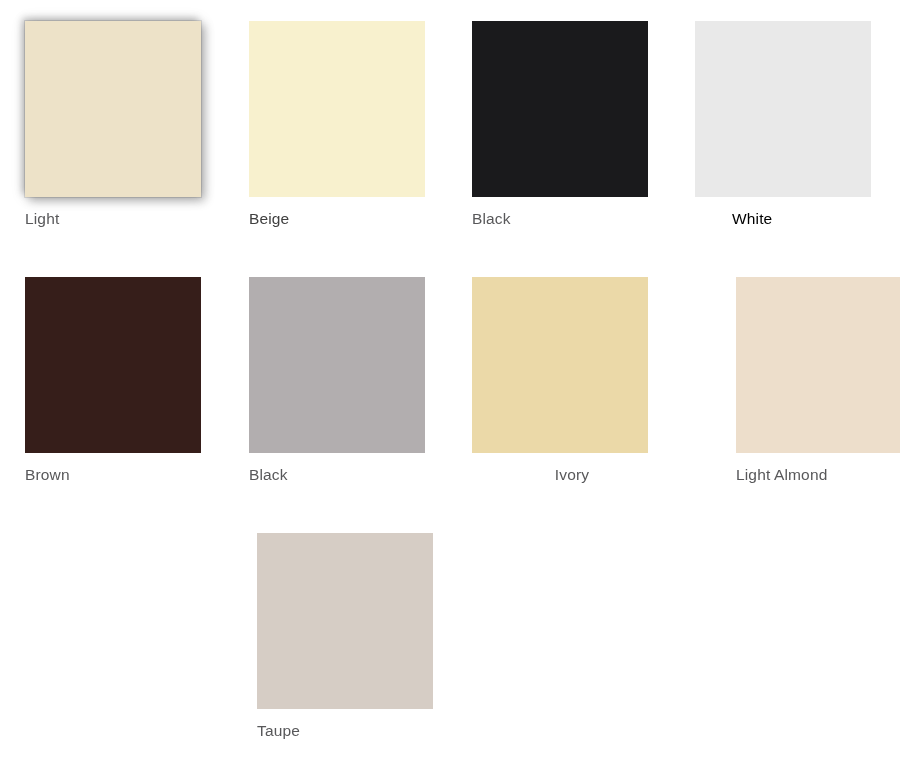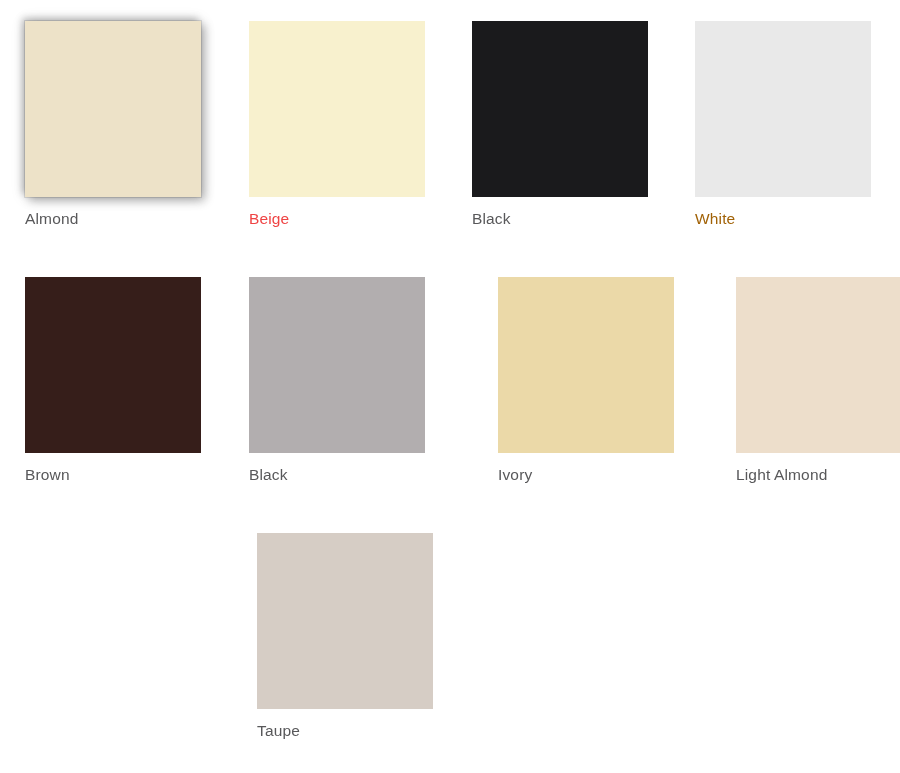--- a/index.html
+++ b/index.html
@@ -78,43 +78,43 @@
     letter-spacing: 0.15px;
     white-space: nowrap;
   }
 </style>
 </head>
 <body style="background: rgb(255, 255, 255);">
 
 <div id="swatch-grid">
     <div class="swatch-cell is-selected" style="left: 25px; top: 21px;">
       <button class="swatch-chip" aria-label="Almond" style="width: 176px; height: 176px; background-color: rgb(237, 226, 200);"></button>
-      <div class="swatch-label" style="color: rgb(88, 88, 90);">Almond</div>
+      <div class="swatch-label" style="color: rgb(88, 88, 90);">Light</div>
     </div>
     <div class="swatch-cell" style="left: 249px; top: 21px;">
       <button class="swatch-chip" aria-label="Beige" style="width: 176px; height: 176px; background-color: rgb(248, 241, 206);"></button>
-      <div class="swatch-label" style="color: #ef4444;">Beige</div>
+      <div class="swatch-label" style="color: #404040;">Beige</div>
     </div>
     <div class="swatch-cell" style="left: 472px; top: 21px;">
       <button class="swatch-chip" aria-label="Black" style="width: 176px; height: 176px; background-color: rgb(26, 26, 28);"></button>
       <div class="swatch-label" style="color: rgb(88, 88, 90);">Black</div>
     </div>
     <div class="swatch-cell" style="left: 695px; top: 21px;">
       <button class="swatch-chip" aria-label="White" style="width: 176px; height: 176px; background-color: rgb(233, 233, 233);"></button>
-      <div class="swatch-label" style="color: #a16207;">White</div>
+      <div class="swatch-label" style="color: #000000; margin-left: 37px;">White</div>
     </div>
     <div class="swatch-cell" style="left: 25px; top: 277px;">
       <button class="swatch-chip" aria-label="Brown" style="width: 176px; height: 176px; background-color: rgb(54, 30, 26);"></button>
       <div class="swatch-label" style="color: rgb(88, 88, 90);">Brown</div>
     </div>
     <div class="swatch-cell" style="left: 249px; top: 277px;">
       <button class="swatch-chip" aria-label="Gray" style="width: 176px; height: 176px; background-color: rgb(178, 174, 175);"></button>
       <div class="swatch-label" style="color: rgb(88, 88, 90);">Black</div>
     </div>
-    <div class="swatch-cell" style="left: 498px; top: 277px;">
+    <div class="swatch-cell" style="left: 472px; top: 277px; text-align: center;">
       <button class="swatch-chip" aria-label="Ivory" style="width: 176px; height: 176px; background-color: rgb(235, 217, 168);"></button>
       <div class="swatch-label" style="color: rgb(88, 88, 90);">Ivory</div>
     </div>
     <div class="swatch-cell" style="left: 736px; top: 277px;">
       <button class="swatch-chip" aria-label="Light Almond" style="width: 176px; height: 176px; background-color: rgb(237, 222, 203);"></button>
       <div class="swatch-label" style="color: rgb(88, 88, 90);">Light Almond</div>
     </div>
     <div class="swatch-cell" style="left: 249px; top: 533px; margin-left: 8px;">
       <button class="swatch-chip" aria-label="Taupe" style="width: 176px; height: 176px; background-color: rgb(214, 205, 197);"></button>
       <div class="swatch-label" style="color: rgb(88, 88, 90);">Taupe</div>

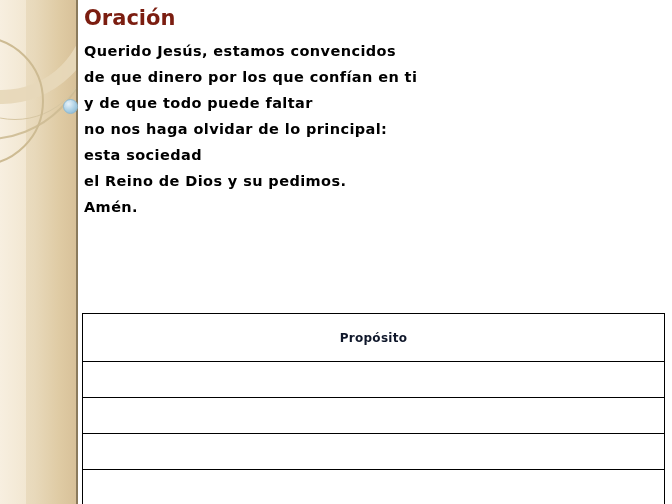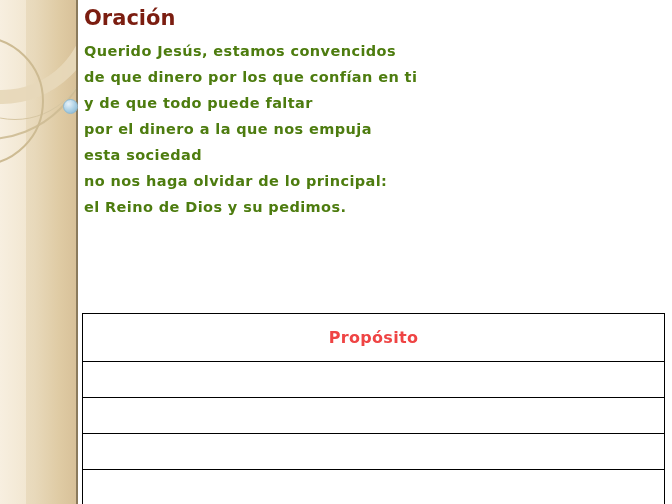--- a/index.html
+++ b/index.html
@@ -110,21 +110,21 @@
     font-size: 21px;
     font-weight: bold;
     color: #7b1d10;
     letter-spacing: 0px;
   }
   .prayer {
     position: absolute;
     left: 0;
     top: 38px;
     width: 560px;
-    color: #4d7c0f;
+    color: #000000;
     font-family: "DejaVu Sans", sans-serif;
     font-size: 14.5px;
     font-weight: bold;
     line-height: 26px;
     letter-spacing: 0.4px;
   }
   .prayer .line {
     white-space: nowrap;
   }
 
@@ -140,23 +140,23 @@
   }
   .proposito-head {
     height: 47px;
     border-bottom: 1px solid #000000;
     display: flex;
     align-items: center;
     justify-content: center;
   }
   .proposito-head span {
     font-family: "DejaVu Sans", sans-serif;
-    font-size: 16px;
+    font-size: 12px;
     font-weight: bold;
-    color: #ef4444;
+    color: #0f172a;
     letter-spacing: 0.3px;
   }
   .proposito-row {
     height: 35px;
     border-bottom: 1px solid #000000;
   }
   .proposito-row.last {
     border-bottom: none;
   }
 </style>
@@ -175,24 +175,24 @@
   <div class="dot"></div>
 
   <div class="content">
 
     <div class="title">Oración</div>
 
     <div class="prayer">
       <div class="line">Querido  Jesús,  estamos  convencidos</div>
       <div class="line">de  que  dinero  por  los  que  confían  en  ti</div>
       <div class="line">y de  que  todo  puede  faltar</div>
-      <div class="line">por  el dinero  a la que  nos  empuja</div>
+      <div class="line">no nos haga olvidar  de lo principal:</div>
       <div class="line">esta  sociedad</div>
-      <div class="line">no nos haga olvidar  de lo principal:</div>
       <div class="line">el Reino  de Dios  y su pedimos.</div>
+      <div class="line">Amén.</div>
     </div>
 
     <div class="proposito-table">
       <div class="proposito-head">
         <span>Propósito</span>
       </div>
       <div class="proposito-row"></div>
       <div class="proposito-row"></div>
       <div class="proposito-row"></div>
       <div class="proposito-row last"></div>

* * *

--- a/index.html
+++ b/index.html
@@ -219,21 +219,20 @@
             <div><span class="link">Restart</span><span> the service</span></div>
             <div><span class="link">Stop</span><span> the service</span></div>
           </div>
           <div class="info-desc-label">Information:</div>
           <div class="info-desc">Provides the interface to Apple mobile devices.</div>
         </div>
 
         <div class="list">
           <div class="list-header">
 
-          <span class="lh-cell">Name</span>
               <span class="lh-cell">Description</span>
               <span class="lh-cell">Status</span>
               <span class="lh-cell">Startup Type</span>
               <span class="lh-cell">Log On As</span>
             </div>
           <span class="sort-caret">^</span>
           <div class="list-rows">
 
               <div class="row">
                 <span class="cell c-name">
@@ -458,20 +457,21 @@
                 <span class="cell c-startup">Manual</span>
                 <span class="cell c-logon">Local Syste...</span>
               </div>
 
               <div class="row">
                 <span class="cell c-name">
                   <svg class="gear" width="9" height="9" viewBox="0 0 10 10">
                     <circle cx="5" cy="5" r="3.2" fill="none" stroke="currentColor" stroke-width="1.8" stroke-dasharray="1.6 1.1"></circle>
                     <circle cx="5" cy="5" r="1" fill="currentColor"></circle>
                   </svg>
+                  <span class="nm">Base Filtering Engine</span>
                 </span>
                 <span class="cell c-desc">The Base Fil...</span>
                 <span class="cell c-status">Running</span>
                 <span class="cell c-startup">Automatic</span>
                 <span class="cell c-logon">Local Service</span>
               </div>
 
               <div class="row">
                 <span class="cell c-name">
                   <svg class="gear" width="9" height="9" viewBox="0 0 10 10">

**Task requirements**.
Scan the data above. Return every line with "proposito" in it.

**Solved exercise**.
   .proposito-head {
   .proposito-head span {
   .proposito-row {
   .proposito-row.last {
     <div class="proposito-table">
       <div class="proposito-head">
       <div class="proposito-row"></div>
       <div class="proposito-row"></div>
       <div class="proposito-row"></div>
       <div class="proposito-row last"></div>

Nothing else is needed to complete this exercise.